But look, storytelling is a *profession*. Whether you’re penning narratives for Telltale’s latest IP-driven opus, orating in a Hellenic-era amphitheater, or trying to convince the innkeeper that you can keep his rowdy customers entertained long enough to be worth the price of a beer and a corner by the fire, it is a craft. And like all crafts, elements of it become standardized.
Many high-producing authors, writers who crank out multiple books in the year, or journalists who pen ten to twenty pieces per day, have to develop their own process, their own standardized format that they can hang their story on. I would suggest that this is, the fact that storytelling is a business, is the reason the “Hero’s Journey” format still exists.
It serves as a useful tool, a way to frame a narrative in such a fashion that the author knows that the readers will be able to understand it. Most readers have been exposed to it or something very much like it. They may not recognize it as such (much like nobody ever seems to notice that one episode of Colombo that was essentially Macbeth but with early-80’s hair), but they are unconsciously familiar enough to be able to follow the beats. It reduces the workload on a storyteller, they can focus on character building, they can focus on world building, and they can focus on their luscious purple prose without having to worry that the reader will be able to follow the plot.
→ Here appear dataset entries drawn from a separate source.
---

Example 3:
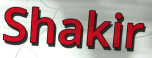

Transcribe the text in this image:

Shakir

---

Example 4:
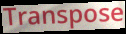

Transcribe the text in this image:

Transpose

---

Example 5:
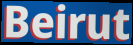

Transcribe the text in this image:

BeirutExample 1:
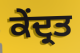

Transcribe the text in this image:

ਕੇਂਦ੍ਰਤ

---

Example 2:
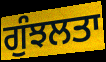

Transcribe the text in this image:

ਗੁੰਝਲਤਾ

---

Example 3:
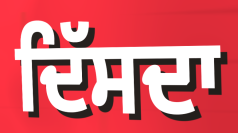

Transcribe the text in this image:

ਦਿੱਸਦਾ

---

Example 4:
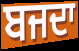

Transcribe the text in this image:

ਬਜਦਾ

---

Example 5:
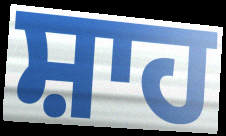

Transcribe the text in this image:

ਸ਼ਾਹ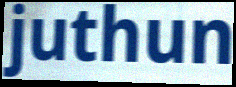
juthun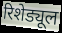
रिशेड्यूलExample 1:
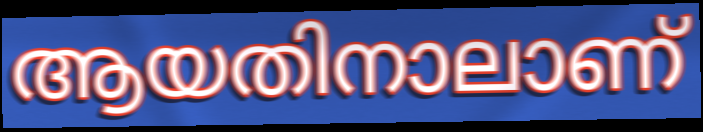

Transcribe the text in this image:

ആയതിനാലാണ്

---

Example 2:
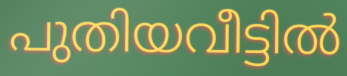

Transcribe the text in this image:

പുതിയവീട്ടിൽ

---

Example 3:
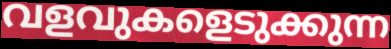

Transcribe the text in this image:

വളവുകളെടുക്കുന്ന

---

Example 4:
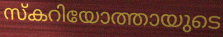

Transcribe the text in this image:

സ്കറിയോത്തായുടെ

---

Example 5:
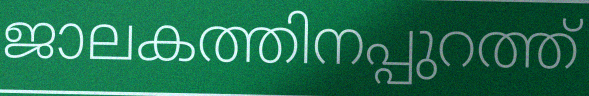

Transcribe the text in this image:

ജാലകത്തിനപ്പുറത്ത്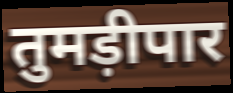
तुमड़ीपारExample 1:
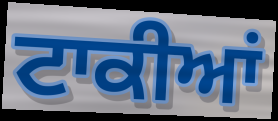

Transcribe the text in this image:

ਟਾਕੀਆਂ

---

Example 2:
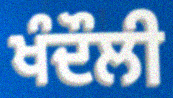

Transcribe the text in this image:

ਖੰਦੌਲੀ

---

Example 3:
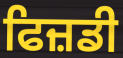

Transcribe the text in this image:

ਫਿਜ਼ਡੀ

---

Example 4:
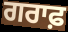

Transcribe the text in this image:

ਗਰਾਫ਼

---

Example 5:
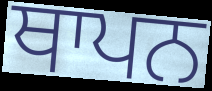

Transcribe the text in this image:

ਥਾਪਨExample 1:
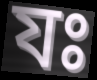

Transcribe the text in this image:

যঃ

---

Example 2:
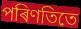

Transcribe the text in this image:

পৰিণতিতে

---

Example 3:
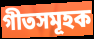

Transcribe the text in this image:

গীতসমূহক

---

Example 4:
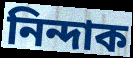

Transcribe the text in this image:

নিন্দাক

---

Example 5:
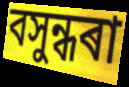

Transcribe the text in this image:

বসুন্ধৰাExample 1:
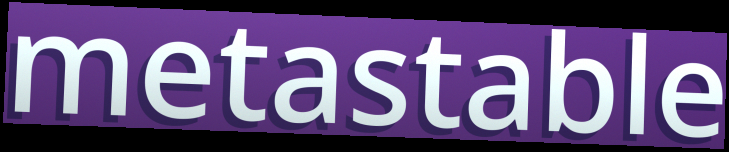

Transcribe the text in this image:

metastable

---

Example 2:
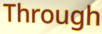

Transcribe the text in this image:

Through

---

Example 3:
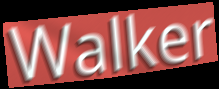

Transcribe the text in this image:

Walker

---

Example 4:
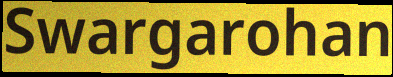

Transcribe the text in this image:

Swargarohan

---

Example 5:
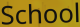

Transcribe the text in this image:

SchoolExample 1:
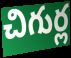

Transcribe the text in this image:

చిగుర్ల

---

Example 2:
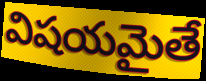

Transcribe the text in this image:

విషయమైతే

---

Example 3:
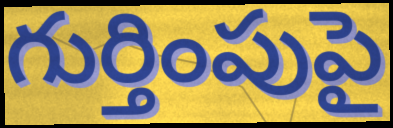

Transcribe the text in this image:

గుర్తింపుపై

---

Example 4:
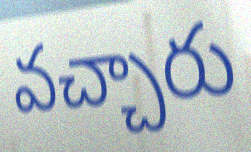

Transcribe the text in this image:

వచ్చారు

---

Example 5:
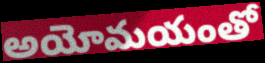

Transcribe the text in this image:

అయోమయంతో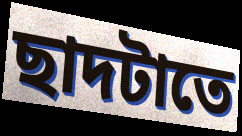
ছাদটাতেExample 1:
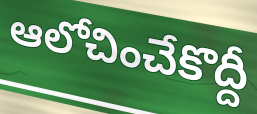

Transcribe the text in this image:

ఆలోచించేకొద్దీ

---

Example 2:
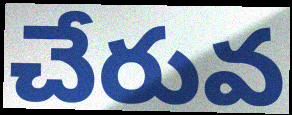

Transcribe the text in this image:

చేరువ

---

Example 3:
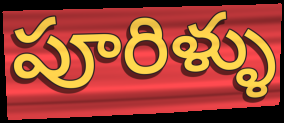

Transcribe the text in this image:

పూరిళ్ళు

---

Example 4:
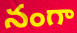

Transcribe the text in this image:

నంగా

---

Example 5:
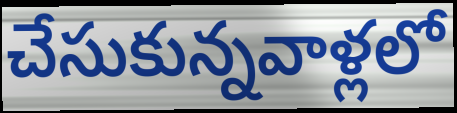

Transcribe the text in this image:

చేసుకున్నవాళ్లలోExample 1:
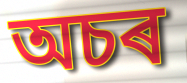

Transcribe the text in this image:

অচৰ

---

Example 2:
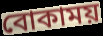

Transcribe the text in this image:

বোকাময়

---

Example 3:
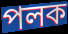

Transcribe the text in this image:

পলক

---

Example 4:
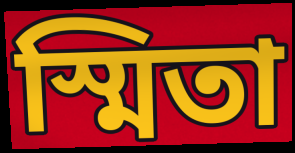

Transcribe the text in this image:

স্মিতা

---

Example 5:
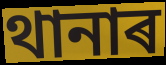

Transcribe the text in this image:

থানাৰ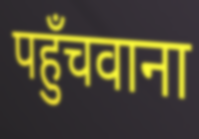
पहुँचवानाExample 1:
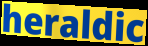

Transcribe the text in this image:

heraldic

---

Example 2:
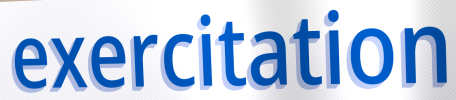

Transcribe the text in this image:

exercitation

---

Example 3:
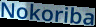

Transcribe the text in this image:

Nokoriba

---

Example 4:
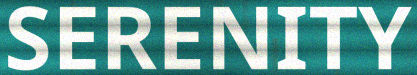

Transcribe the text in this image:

SERENITY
BUT, as with all such tools, it can become as much of a hindrance as it is a help. Many stories (even different episodes of the same longer storyline) will do better with a different sub-structure, this kind of repetition is an easy way to get Franchise Fatigue. BUT because the “Hero’s Journey” format is such a convenient shortcut when you’re writing to a deadline (or coming up with a story on the fly to keep the innkeeper from making you sleep in the barn) it has been the default setting for a thousand years or more.
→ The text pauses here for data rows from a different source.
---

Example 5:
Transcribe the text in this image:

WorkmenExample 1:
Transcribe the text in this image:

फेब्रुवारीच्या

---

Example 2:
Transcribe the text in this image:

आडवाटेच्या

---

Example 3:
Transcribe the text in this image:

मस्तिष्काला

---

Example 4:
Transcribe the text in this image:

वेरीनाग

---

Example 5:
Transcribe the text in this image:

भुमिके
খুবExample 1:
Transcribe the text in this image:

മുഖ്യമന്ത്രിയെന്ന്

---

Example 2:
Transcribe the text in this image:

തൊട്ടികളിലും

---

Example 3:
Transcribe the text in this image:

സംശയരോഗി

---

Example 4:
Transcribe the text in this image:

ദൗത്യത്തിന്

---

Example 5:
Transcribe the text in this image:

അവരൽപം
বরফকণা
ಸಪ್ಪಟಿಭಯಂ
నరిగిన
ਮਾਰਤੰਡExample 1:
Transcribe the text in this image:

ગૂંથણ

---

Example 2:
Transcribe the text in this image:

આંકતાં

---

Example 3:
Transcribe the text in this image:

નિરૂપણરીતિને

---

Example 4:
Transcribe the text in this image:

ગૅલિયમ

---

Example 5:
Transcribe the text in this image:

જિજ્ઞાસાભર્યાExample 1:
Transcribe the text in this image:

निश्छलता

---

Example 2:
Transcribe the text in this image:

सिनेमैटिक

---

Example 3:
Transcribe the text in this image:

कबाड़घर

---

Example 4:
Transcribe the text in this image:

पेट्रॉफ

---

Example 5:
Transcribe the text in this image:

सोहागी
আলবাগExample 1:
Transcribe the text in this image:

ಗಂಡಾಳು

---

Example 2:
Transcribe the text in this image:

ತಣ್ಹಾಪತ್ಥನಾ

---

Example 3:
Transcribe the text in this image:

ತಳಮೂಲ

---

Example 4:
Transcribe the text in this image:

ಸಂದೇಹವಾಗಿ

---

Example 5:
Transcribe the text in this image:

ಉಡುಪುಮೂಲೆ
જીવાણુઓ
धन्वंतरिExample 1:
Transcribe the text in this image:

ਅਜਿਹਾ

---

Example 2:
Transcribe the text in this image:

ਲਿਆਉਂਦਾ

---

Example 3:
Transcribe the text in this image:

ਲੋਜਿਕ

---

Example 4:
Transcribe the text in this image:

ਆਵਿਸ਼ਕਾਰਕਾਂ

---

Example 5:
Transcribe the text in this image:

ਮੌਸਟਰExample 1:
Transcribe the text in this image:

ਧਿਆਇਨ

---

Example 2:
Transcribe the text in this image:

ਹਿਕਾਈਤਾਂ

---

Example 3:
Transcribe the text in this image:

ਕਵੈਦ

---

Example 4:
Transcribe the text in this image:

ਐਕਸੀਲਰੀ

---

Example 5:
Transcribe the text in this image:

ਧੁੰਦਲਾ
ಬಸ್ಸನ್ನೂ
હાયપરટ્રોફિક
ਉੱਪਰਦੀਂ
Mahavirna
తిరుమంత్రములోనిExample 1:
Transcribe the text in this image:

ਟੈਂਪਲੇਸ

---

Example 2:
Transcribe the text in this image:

But you know, as creatives, (writers, filmmakers, sequential artists and more) part of our job is pushing the envelope. Stories that once were too experimental (the lunatic structure in Inception comes to mind, as does the “everything’s connected” wrap-ups in Dirk Gently) are cropping up more and more. Audiences that are getting tired of sequel-itis (oh look, it’s the same as the first movie, with a different bad-guy and more kissing) are starting to look for more surprises in their storytelling, and anyone still relying too heavily on old, unmodified story structures is going to find themselves in a niche market.